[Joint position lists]
▬▬▬▬▬▬
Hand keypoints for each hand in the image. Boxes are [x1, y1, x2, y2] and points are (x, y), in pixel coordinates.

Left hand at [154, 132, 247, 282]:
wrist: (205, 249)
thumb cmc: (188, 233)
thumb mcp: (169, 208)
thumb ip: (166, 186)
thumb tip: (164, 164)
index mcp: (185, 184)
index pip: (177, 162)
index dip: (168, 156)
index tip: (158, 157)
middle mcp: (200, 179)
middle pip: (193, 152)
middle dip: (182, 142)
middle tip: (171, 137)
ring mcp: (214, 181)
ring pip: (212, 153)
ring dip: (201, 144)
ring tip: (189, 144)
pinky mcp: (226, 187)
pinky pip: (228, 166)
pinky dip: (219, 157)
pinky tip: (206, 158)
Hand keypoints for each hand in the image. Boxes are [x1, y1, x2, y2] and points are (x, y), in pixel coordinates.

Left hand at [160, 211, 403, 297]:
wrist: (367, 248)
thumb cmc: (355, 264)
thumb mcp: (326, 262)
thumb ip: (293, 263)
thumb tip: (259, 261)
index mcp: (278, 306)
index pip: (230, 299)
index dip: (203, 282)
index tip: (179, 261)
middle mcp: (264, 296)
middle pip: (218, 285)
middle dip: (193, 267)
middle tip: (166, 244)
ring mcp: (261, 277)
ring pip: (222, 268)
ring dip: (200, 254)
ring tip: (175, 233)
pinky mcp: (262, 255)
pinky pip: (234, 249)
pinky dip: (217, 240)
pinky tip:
▬▬▬▬▬▬
_Task prompt_. Reproduce each line of the records in which the string "index" appears.

_Response box_.
index mcp: (185, 184)
index pip: (177, 162)
index dip: (168, 156)
index tip: (158, 157)
index mcp: (278, 306)
index pip: (230, 299)
index dip: (203, 282)
index tip: (179, 261)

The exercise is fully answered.